EU to Commit to Phasing out Dependency on Russian Energy

W460

The European Union is seeking to fully phase out its dependency on Russian energy "well before 2030" to ensure the 27-nation bloc no longer faces difficult decisions about hurting their own economies in geopolitical crises like the invasion of Ukraine.

The EU leaders meet in Versailles outside Paris for a two-day summit starting Thursday and will be working on ways to reduce their dependency on Moscow for fossil fuels.

"We agreed to phase out our dependency on Russian gas, oil and coal imports," said a draft of the summit declaration seen by The Associated Press.

At the same time, the European Commission already has proposals to make it happen. The EU's executive arm said its measures "can reduce EU demand for Russian gas by two-thirds before the end of the year" as a first step.

"We must become independent from Russian oil, coal and gas," commission President Ursula von der Leyen said in a statement. "We simply cannot rely on a supplier who explicitly threatens us."

The EU imports 90% of the natural gas used to generate electricity, heat homes and supply industry, with Russia supplying almost 40% of EU gas and a quarter of its oil.

For well over a decade, the EU has felt increasingly stuck when it came to addressing its deteriorating relations with Russian President Vladimir Putin, but the prospect of leaving tens of millions shivering in the winter cold because of a dearth of fossil fuels or sky-high prices limited the political options.

The invasion of Ukraine was a gamechanger, and within two weeks, the EU has rallied to prepare a more robust energy policy. But it still hasn't signed on to sanctioning Russian energy, even with U.S. President Joe Biden expected to announce a ban on Russian oil imports.

Already committed to the rapid development of renewables because of climate change, they will accelerate the process now to buttress their political independence, too.

The EU needed to "dash into renewable energy at lightning speed," said Frans Timmermans, commission executive vice president in charge of its effort to reduce climate emissions.

Energy prices have been high for months because of low supplies, driving up the cost of everything from utility bills to groceries as businesses pass along their costs to customers.

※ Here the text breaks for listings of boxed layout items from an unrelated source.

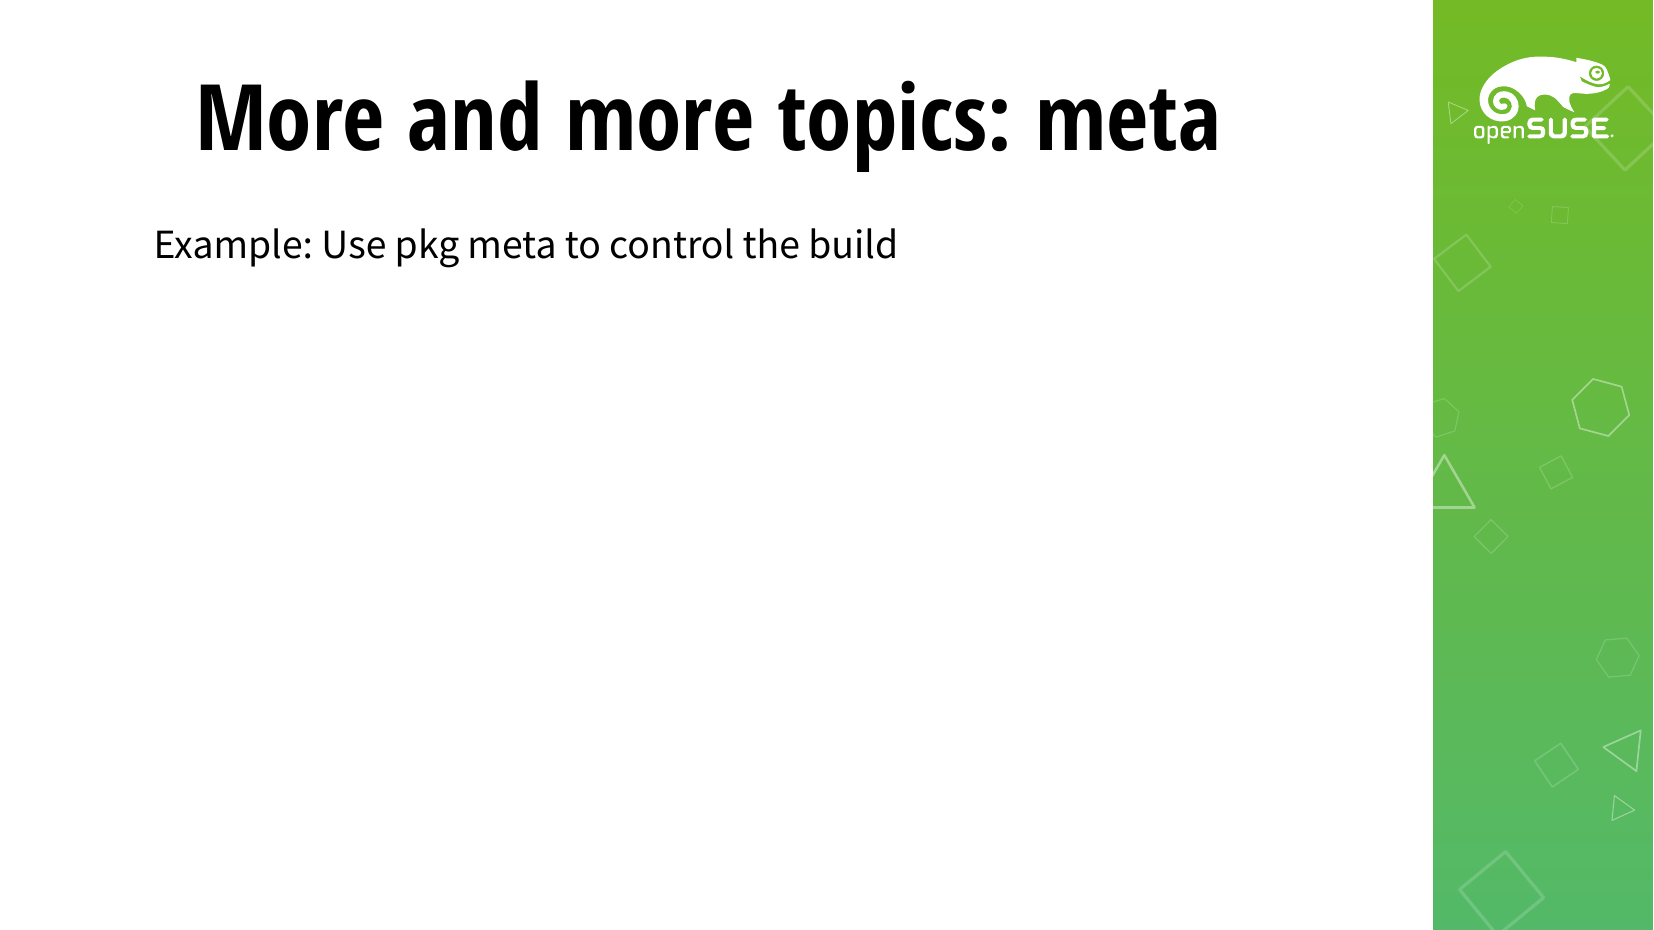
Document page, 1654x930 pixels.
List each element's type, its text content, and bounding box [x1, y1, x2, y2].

list Example: Use pkg meta to control the build [82, 217, 1336, 757]
title More and more topics: meta [82, 37, 1336, 193]
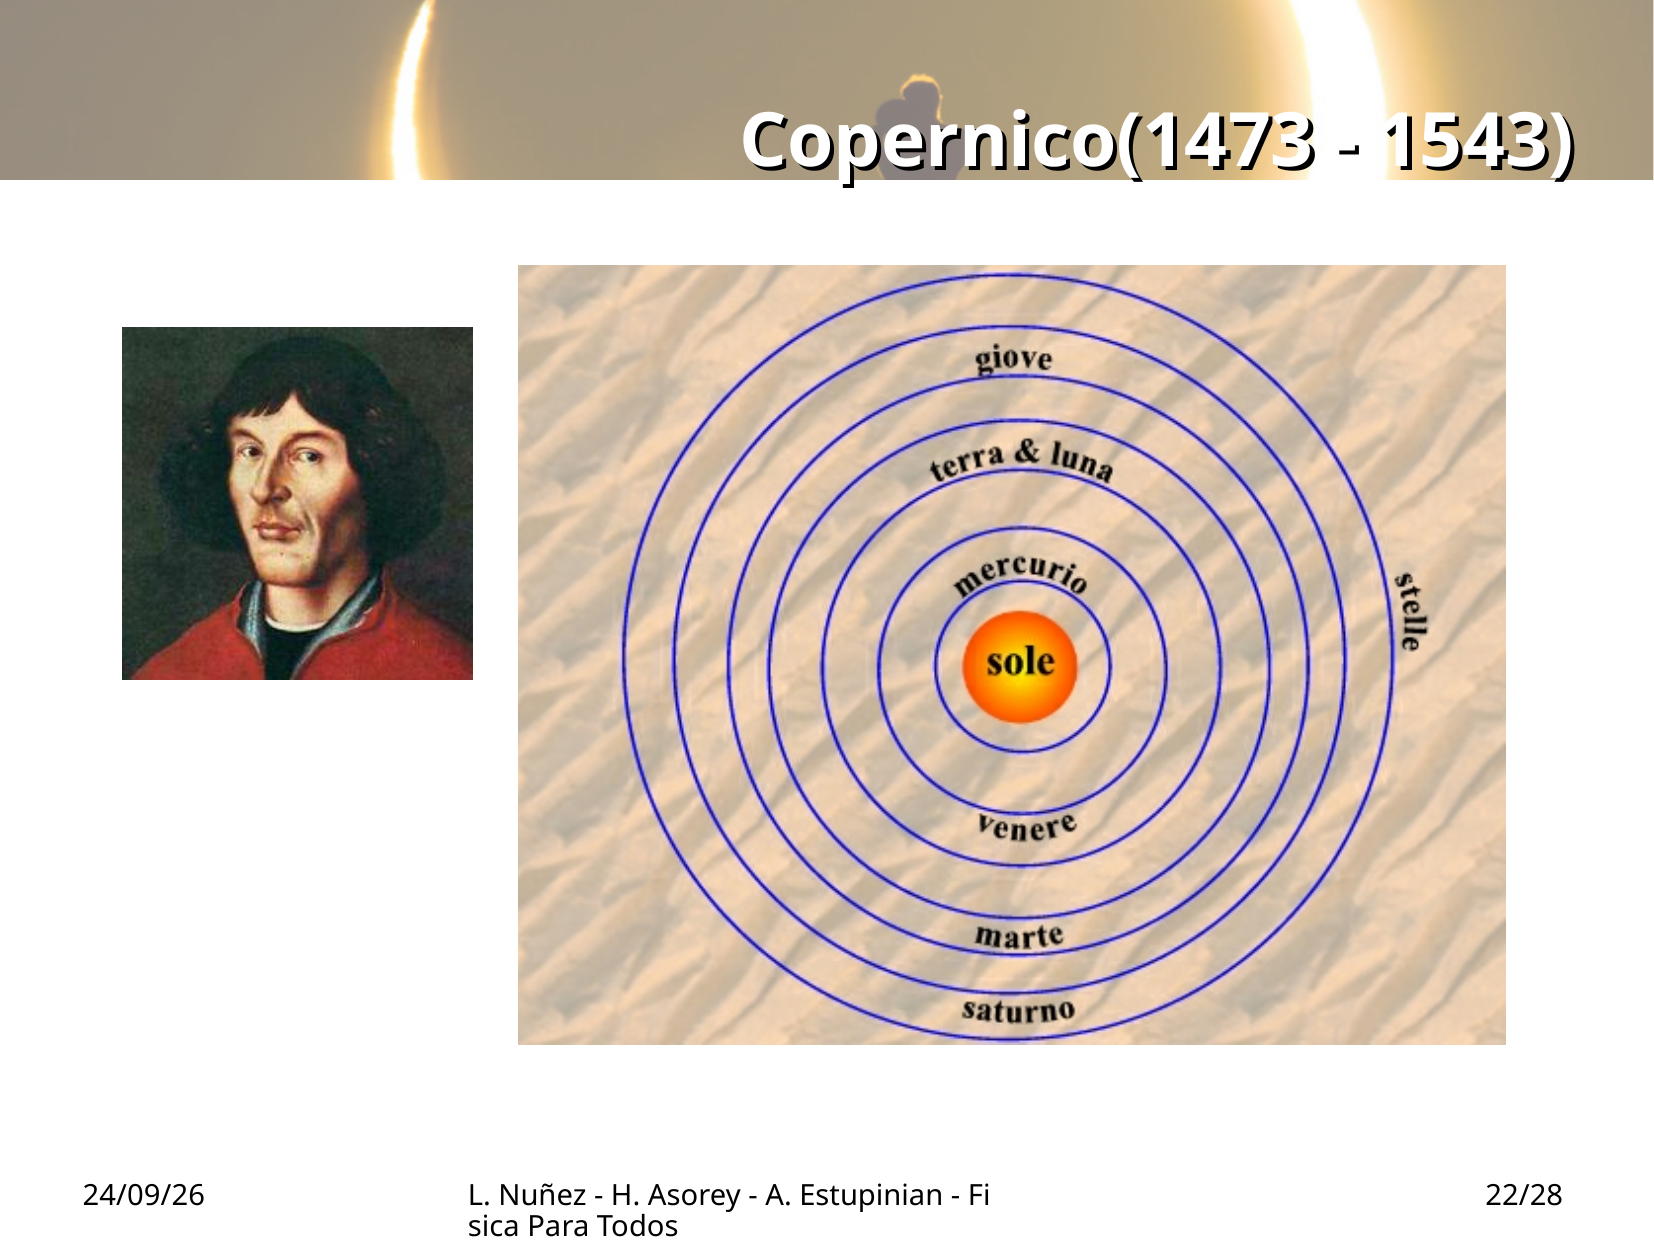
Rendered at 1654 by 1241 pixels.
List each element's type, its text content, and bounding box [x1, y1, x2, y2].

The price of natural gas is 10 times what it was at the start of 2021. It continues to flow through the major pipelines from Russia to Europe, including those through Ukraine, pipeline companies say.

Execution of much of the plan rests with national governments who all have different energy mixes and levels of vulnerability to a gas embargo or cutoff. Germany, Italy and several eastern European EU members are most dependent.

Europe's pipeline system is not set up so that shipments of liquefied gas can easily reach all corners of the continent. While liquefied gas shipments have increased, energy analysts say that a total cutoff of Russian gas could only be overcome by forced reduction in gas use, first by industrial users.

The commission also said it would seek legislation at the EU level to require that underground gas reserves be filled to at least 90% by the start of the winter heating season. Failure to do that this year led to extremely high gas prices.

The EU Commission said Europe could diversify gas supply by purchasing more liquefied natural gas brought by ship instead of through pipelines from Russia and by getting more pipeline imports from non-Russian suppliers. Those could include Norway and Azerbaijan.

Larger volumes of biomethane from organic sources such as agricultural waste and production of hydrogen for fuel cells would contribute, too.

The commission said it also was looking at more measures to help consumers, such as temporary limits to electricity prices.